Data entries:
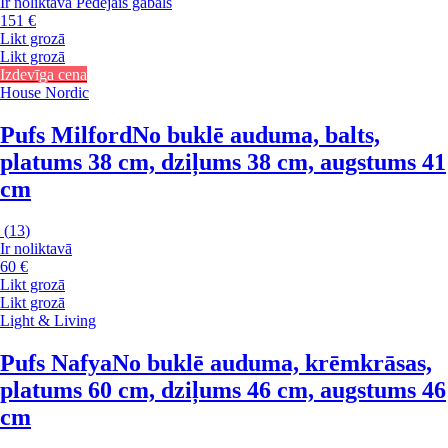
Ir noliktavā
Pēdējais gabals
151 €
Likt grozā
Likt grozā
Izdevīga cena
House Nordic
Pufs Milford
No buklē auduma, balts,
platums 38 cm, dziļums 38 cm, augstums 41
cm
(
13
)
Ir noliktavā
60 €
Likt grozā
Likt grozā
Light & Living
Pufs Nafya
No buklē auduma, krēmkrāsas,
platums 60 cm, dziļums 46 cm, augstums 46
cm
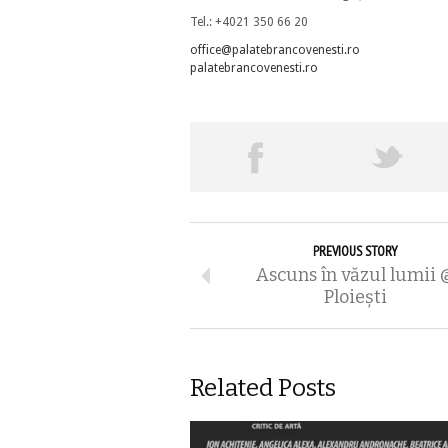
Tel.: +4021 350 66 20
office@palatebrancovenesti.ro
palatebrancovenesti.ro
PREVIOUS STORY
Ascuns în văzul lumii 
Ploieşti
Related Posts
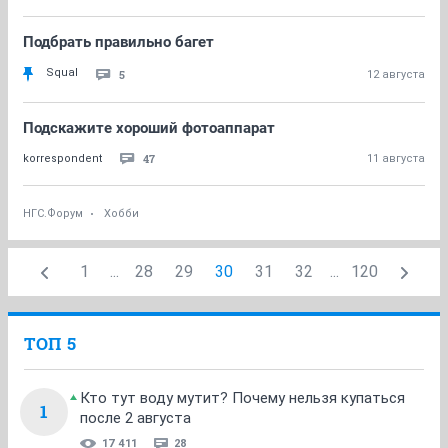
Подбрать правильно багет
Squal
5
12 августа
Подскажите хороший фотоаппарат
47
korrespondent
11 августа
НГС.Форум
Хобби
1
...
28
29
30
31
32
...
120
ТОП 5
Кто тут воду мутит? Почему нельзя купаться
1
после 2 августа
17 411
28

**What you have to do:** Give every line of text from the material above as a numbered list, skipping any blank lines. Leave the pictures out.

**Solved exercise:**
1. Ir noliktavā
2. Pēdējais gabals
3. 151 €
4. Likt grozā
5. Likt grozā
6. Izdevīga cena
7. House Nordic
8. Pufs Milford
9. No buklē auduma, balts,
10. platums 38 cm, dziļums 38 cm, augstums 41
11. cm
12. (
13. 13
14. )
15. Ir noliktavā
16. 60 €
17. Likt grozā
18. Likt grozā
19. Light & Living
20. Pufs Nafya
21. No buklē auduma, krēmkrāsas,
22. platums 60 cm, dziļums 46 cm, augstums 46
23. cm
24. Tel.: +4021 350 66 20
25. office@palatebrancovenesti.ro
26. palatebrancovenesti.ro
27. PREVIOUS STORY
28. Ascuns în văzul lumii 
29. Ploieşti
30. Related Posts
31. Подбрать правильно багет
32. Squal
33. 5
34. 12 августа
35. Подскажите хороший фотоаппарат
36. 47
37. korrespondent
38. 11 августа
39. НГС.Форум
40. Хобби
41. 1
42. ...
43. 28
44. 29
45. 30
46. 31
47. 32
48. ...
49. 120
50. ТОП 5
51. Кто тут воду мутит? Почему нельзя купаться
52. 1
53. после 2 августа
54. 17 411
55. 28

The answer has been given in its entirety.